Talk: “Is the Speed of Light Knowable A Priori?,” İlhan İnan, Boğaziçi University, G-160, 11AM-12:30PM December 7 (EN)

Title: Is the Speed of Light Knowable A priori? by İlhan İnan (Boğaziçi University)

Date: Wednesday 7 December, 2016
Time: 11:00-12:30
Place: G160

Abstract: Given the current “definition” of the concept of meter a simple argument appears to show that some scientists could come to know the answer to the question “how many meters does light travel in a vacuum in one second?” without having to do any observations or calculations. It would then seem that their knowledge of the speed of light would have some unusual epistemic properties such as being certain, infallible and indubitable, and perhaps also analytic. What is more shocking is that we may also be able to conclude that these scientists know the speed of light a priori.
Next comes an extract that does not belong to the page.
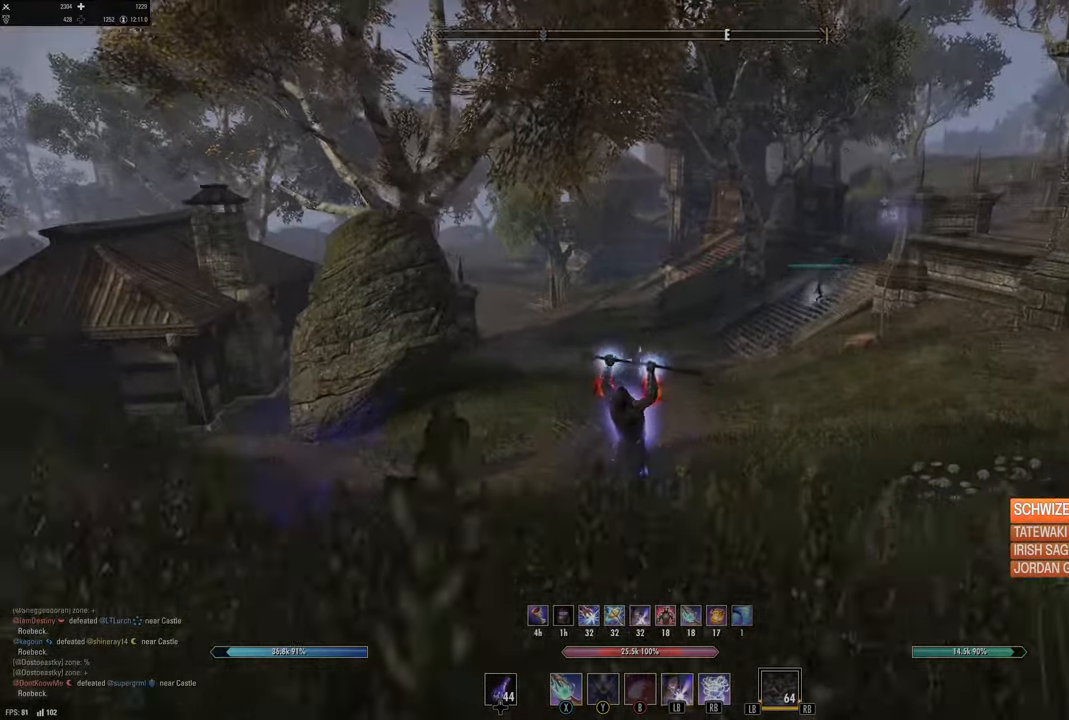
{"buttons": [], "left_stick": "up", "right_stick": "center", "events": [[84, "L3", "up"]]}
This appears to be a new version of the puzzle about how long the “standard meter bar” is, which Wittgenstein discusses in his Philosophical Investigations, later taken up by Saul Kripke in Naming and Necessity yielding the puzzling conclusion that certain contingent truths are knowable a priori. In this talk I discuss how the new version of the puzzle differs from the old one, why Nathan Salmon’s and Keith Donnellan’s “solutions” to the old puzzle are really not solutions, how the current literature on mental files can be employed to approach the puzzle. I then argue the notion of apriority employed in the argument requires further elaboration so that we may conclude, following Nenad Miscevic, that “interesting a priori knowledge cannot be gotten for cheap.